Let $C = {\{(t,t^2,t^3): t \in K\}} = V(y-x^2, z-xy) \subset A^3$ be the affine twisted cubic curve.
Compute the homogenizations $\bar f_1$ and $\bar f_2$ if the polynomials $f_1 = y -x^2$ and $f_2 = z - xy$ and show $\bar C \subsetneq V(\bar f_1, \bar f_2)$. attempt: let $I = <f_1,f_2> = <y-x^2, z-xy>$. Then we dehomegenize with respect to $x_i $ define by $f: K[x_0,...,x_n] \rightarrow K[x,y,z]$. I have no idea how to continue. I now $wy - x^2$ and $wz - xy$ work, but I am not sure how to get them. Also the other part. Could someone please help? thank you.
I don't understand what you're trying to do.
Homogenizing polynomials just mean that you multiply every monomial by enough powers of $w$ such that the polynomial is homogeneous.
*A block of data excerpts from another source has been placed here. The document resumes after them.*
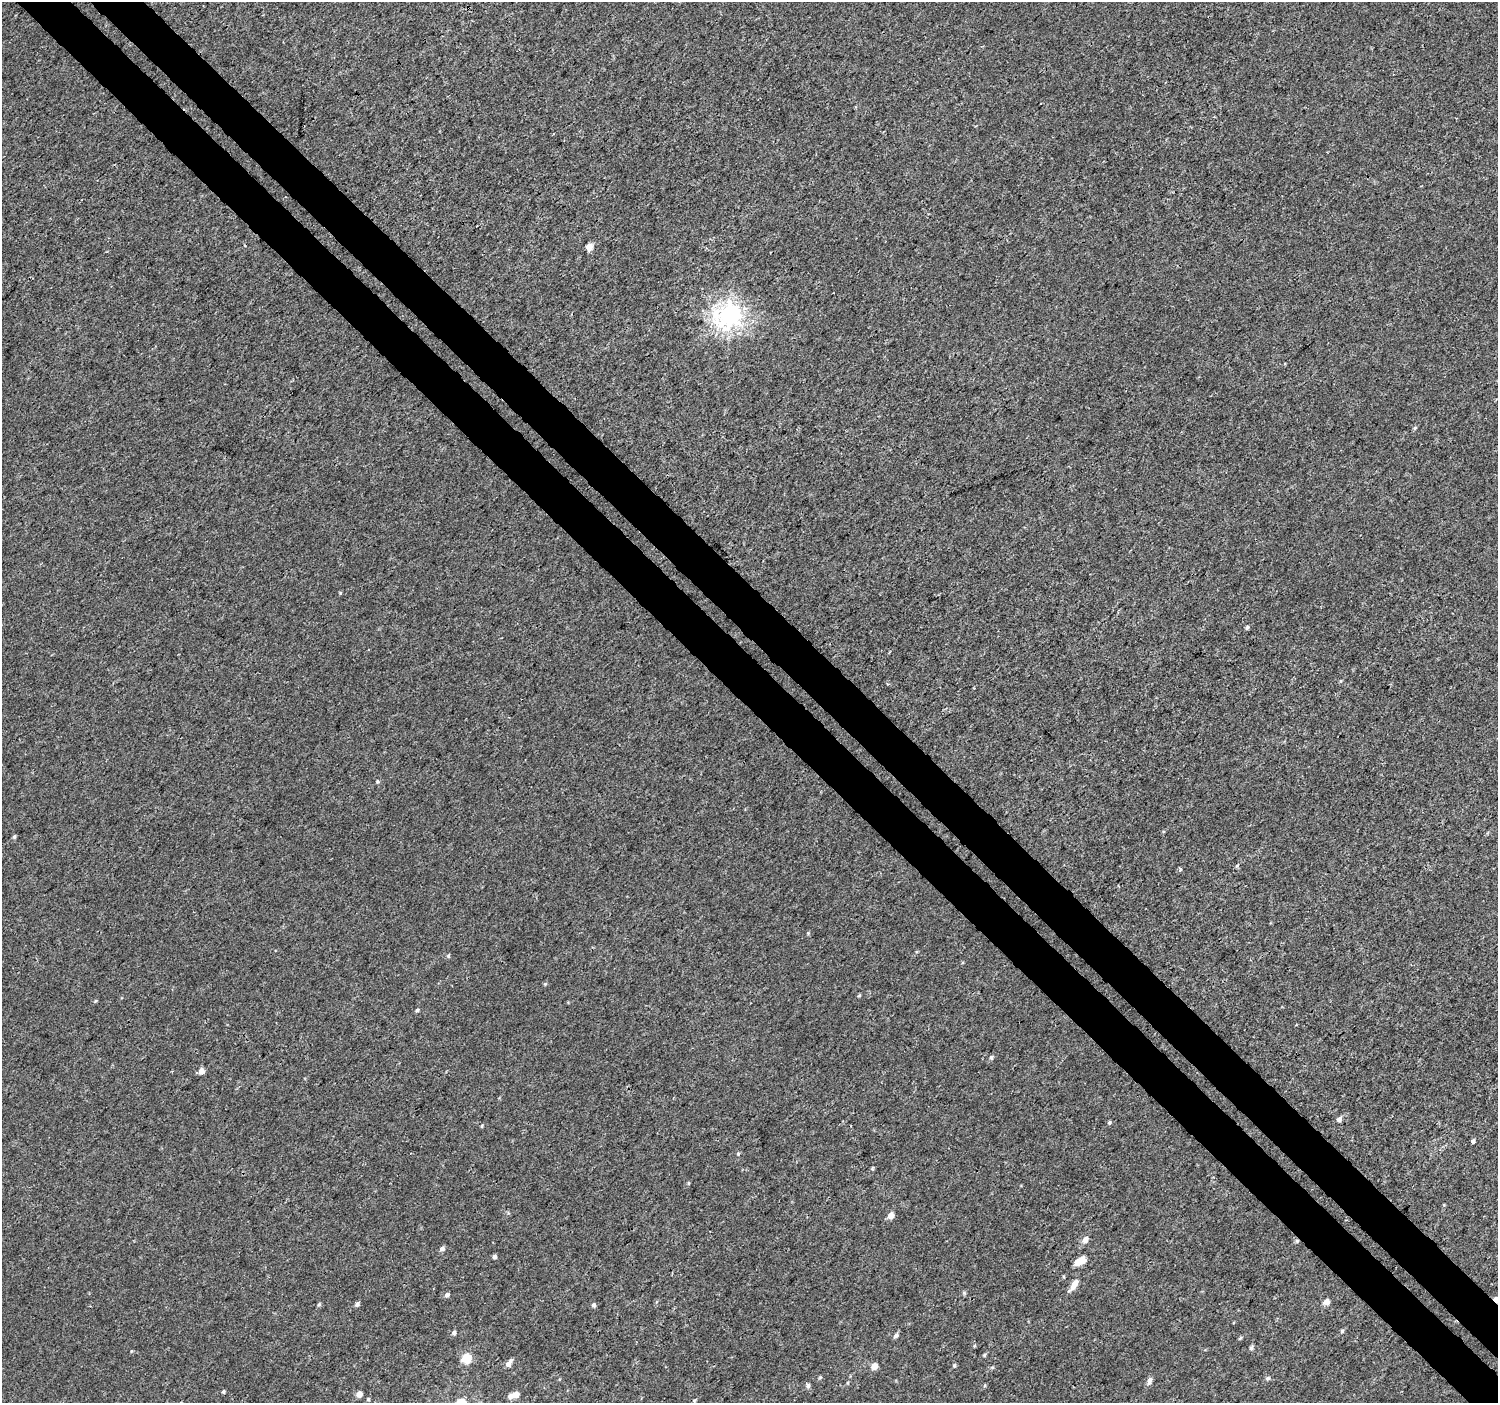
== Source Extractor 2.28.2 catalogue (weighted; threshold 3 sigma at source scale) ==
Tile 6 of 4 x 4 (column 2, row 2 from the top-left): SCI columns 1535-3030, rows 2993-4393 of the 6066 x 6047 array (HDU 1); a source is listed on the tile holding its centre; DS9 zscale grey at full resolution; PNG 1500 x 1405 px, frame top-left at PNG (2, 2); no overlay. Shown black and unused: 7% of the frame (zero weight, under 3 of 4 exposures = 4% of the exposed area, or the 3 px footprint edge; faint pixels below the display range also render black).
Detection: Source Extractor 2.28.2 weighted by HDU 2 'WHT'; one run over the whole footprint, this tile lists its part. Background 2.01e-04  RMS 0.0026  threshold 0.0118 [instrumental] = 3 sigma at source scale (4.5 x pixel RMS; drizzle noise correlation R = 1.50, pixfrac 1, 0.0396/0.0396 arcsec/px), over >= 5 px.
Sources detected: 48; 1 inside a brighter listed object's ellipse — not listed separately; the other 47 listed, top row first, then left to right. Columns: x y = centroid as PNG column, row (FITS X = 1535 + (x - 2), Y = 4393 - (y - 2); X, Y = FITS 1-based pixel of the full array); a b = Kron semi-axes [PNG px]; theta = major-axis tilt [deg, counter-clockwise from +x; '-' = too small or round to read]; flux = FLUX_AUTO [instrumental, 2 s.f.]
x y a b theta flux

As you say, the homogenization of $y-x^2$ is $wy-x^2$: the polynomial is of degree $2$, so we multiply all terms by enough $w$'s so that every term has degree $2$. In this case it is enough to multiply only the first term by $w$.
Another example Let $f=x^3+x^2-y$. The homogenization (with respect to $z$) is $f=x^3+x^2z-yz^2$.
Now to the second part: We want to show that $\bar C \subsetneq V(\bar f_1, \bar {f_2})$. This means that there is some point in $ V(\bar f_1, \bar {f_2})$ that is not on $\bar C = \{ (s^3:s^2t:st^2:t^3) \} \subset \mathbb P^3$.
The strategy is to consider what new points we get when compactifying: we have that $\mathbb P^3 \backslash \mathbb A^3 = V(w = 0)$. Putting $w=0$, we find that we must have $x=0$, and $y$ and $z$ can vary freely. Thus all points on the projective line $\{ (0:y:z:0) \}$ lie in $ V(\bar f_1, \bar {f_2})$, but not all points on this line lies on the twisted cubic.